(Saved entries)
-*-*-
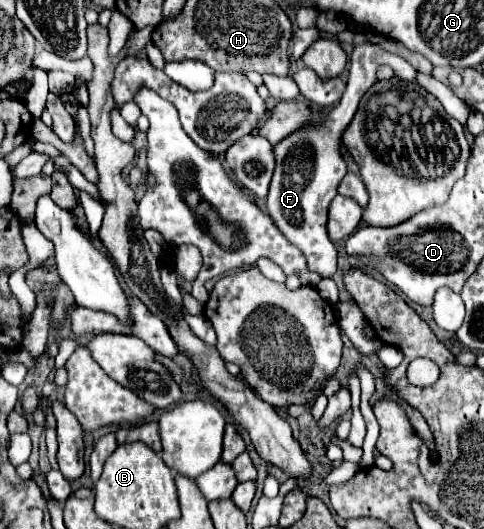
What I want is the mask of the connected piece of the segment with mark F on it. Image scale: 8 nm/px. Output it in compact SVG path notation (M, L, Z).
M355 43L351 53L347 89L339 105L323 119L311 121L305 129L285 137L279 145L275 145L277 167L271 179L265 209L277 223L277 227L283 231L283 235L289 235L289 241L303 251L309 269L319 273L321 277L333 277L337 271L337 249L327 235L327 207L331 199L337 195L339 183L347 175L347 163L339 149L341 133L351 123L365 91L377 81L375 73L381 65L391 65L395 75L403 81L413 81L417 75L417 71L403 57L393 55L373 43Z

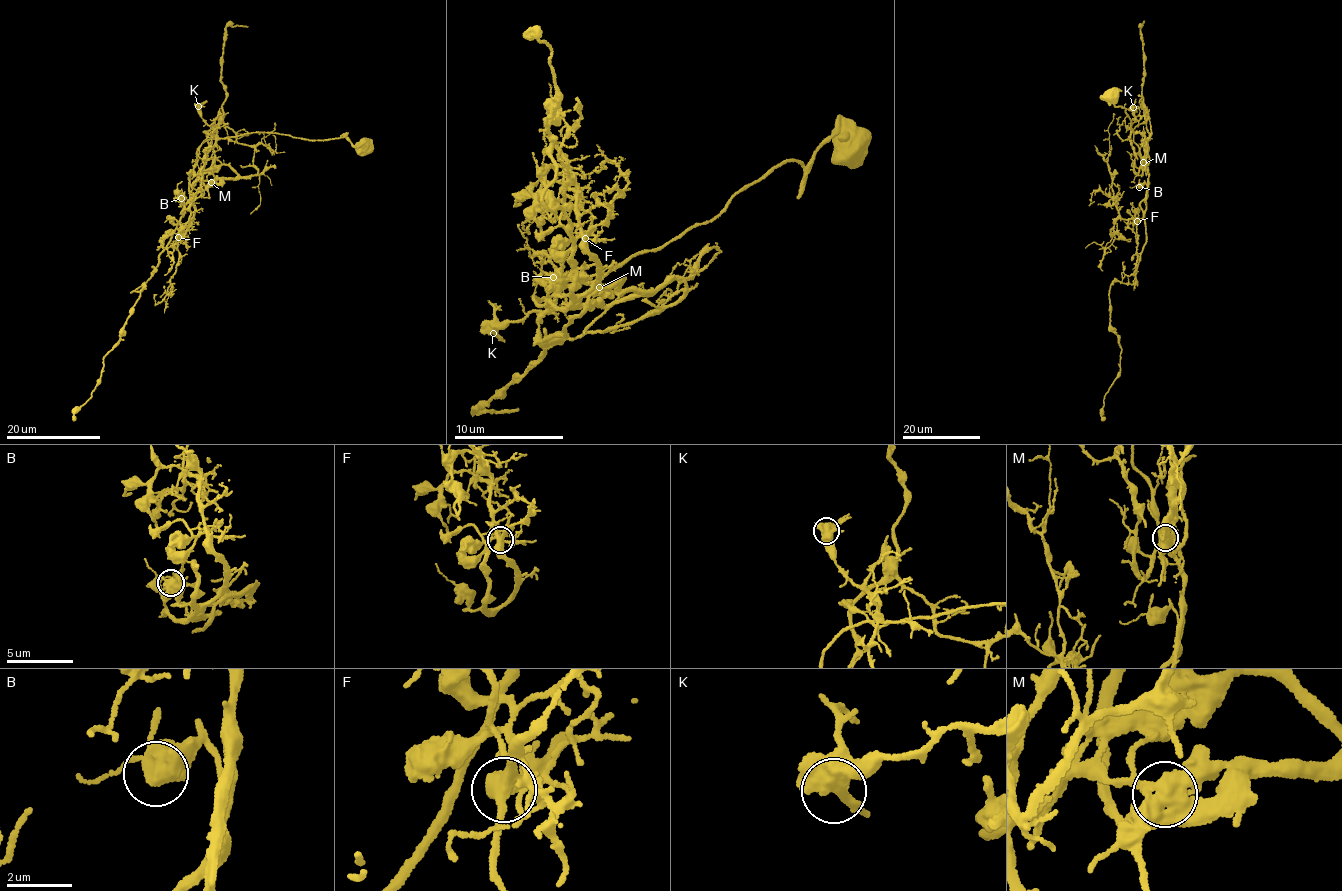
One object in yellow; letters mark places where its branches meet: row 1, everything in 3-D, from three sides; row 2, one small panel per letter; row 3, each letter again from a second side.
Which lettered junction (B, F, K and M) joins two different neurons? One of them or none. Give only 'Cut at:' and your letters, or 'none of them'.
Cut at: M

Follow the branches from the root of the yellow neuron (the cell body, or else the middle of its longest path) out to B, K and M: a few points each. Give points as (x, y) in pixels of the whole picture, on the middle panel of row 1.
-*-*-
Filter the data above by the word "each" and copy every line that matches.

# Exercise output:
One object in yellow; letters mark places where its branches meet: row 1, everything in 3-D, from three sides; row 2, one small panel per letter; row 3, each letter again from a second side.
Follow the branches from the root of the yellow neuron (the cell body, or else the middle of its longest path) out to B, K and M: a few points each. Give points as (x, y) in pixels of the whole picture, on the middle panel of row 1.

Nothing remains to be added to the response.